The conference also opposed privatisation, prepaid exclusion, water and electricity disconnections, and the transfer of the “capitalist crisis” onto working-class households.

The conference declared its support for a permanent Universal Basic Income Grant set at a level that sustains dignity, financed through redistributive taxation on wealth, concentrated capital, and financial speculation, as part of comprehensive social security.

“The current social relief of distress grant is inadequate and falls far below what is required for a dignified life. The conference notes that millions who require income support remain excluded through restrictive criteria, administrative barriers, and underfunding.

“The struggle for a Universal Basic Income Grant must therefore be linked to expanded social protection, redistribution of wealth, land justice, and the construction of economic alternatives that place human need before profit,” reads the document.

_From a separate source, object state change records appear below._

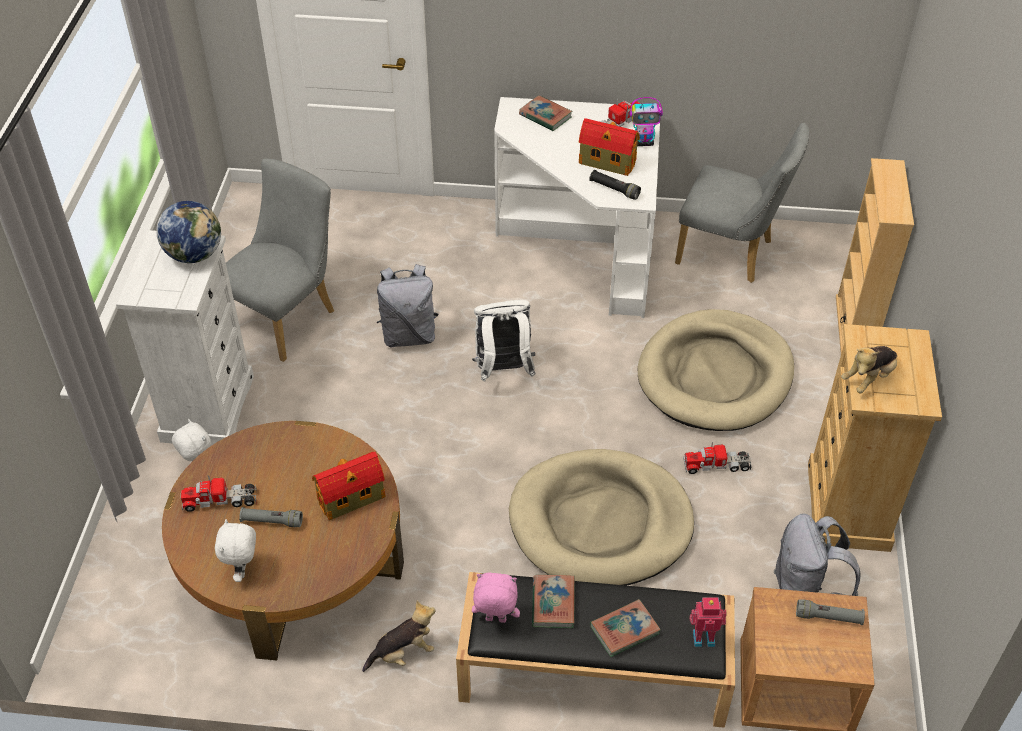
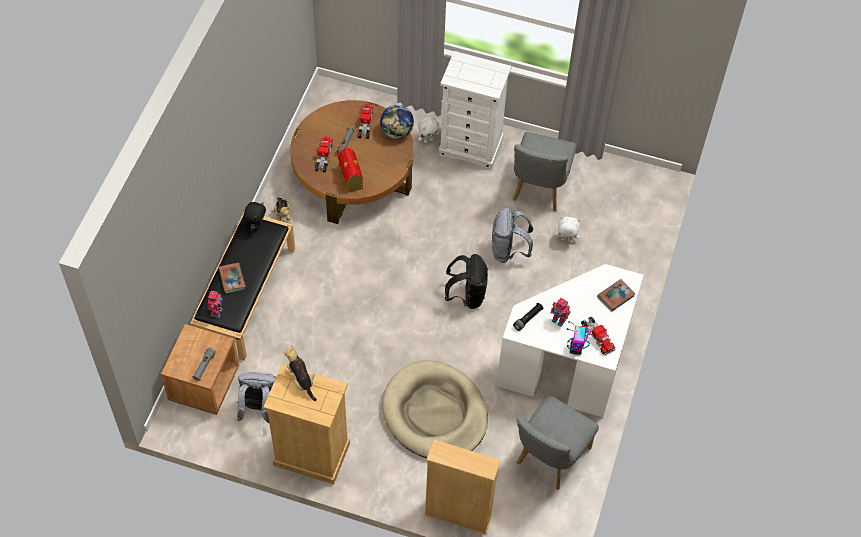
camera: 100 degrees right, 10 degrees up
(194, 254) = (485, 84): globe -> globe (397, 132)
(243, 570) = (319, 130): white plush toy -> white plush toy (566, 240)
(287, 316) = (538, 190): grey chair -> grey chair turned 60 degrees clockwise
(495, 620) = (256, 226): pink plush toy -> black plush toy
(503, 370) = (467, 295): white backpack -> black backpack
(553, 603) = (257, 252): book -> none
(600, 523) = (337, 321): beige dog bed -> none
(606, 162) = (558, 321): toy house -> toy robot
(717, 465) = (362, 392): toy truck -> toy truck (324, 157)

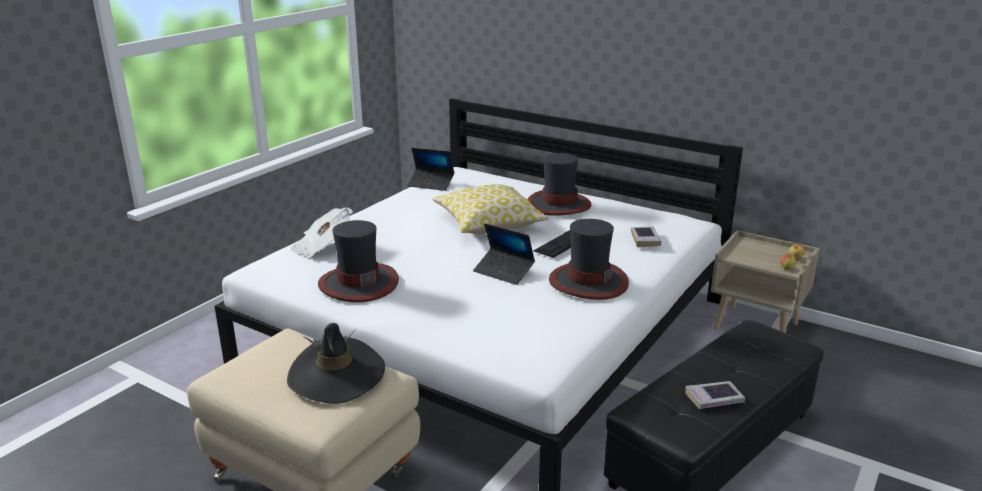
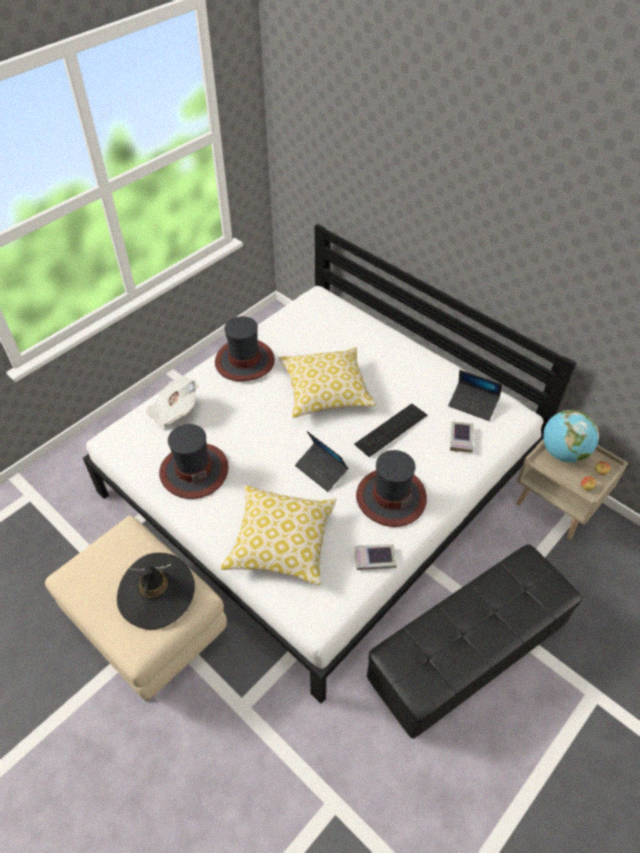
camera: 10 degrees right, 25 degrees up
(431, 184) = (288, 317): laptop -> laptop (473, 404)
(477, 322) = (281, 542): none -> pillow
(558, 205) = (397, 368): hat -> hat (244, 361)
(714, 399) = (462, 650): book -> book (375, 559)
(751, 250) = (563, 453): none -> globe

The conference added that the country’s critical minerals must be used strategically for industrialisation, not merely as exported as new materials for foreign corporations and “imperialist” supply chains.

The conference pronounced that minerals must support beneficiation, public and social ownership, local manufacturing, energy sovereignty, rail and infrastructure development, technological transfer, skills development, worker rights, and decent work.

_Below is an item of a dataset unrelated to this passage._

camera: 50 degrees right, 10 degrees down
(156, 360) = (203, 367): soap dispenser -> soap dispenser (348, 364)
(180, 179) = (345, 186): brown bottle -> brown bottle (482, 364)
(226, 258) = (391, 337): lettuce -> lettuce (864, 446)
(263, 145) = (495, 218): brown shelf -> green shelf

“The conference rejects the false choice between corruption and privatisation. Corruption, maladministration, looting, and elite impunity must be confronted decisively. But handing over electricity, rail, ports, water systems, spectrum, public health, public transport, and other strategic network industries to private profiteers is not a solution. It is a continuation of the neoliberal offensive under another name.”

The MK Party said the conference has demonstrated that progressive forces in South Africa remain resilient, active, and capable of shaping a meaningful alternative for the future.

At the same time, it highlighted the ongoing challenge of fragmentation, ideological confusion, and organisational division that continues to weaken the working class and slow the pace of transformation.

In response, the party called for the establishment of a permanent Council of the Left, which will bring together political parties, trade unions, community organisations, youth and women’s formations, intellectuals, and all progressive forces committed to social and economic change.

The party added that this structure must serve as a platform for coordination, policy development, political education, and collective action in the interests of workers and the poor.

The conference has also called for the rebuilding of public health, the insourcing of health support workers, expansion of community healthcare, public pharmaceutical capacity, democratic accountability and international cooperation in health, including with Cuba.

The conference also stands for redistribution, restitution, security of tenure, and expropriation of land with compensation where appropriate and in public interest, guided by the need to restore dignity, advance equality and place land in the hands of those who work it and live on it.

“The conference supports anti-eviction legislation to protect vulnerable land occupiers, tenants, and farm dwellers, homeless communities and working-class households from unjust, unlawful, illegal and arbitrary evictions.”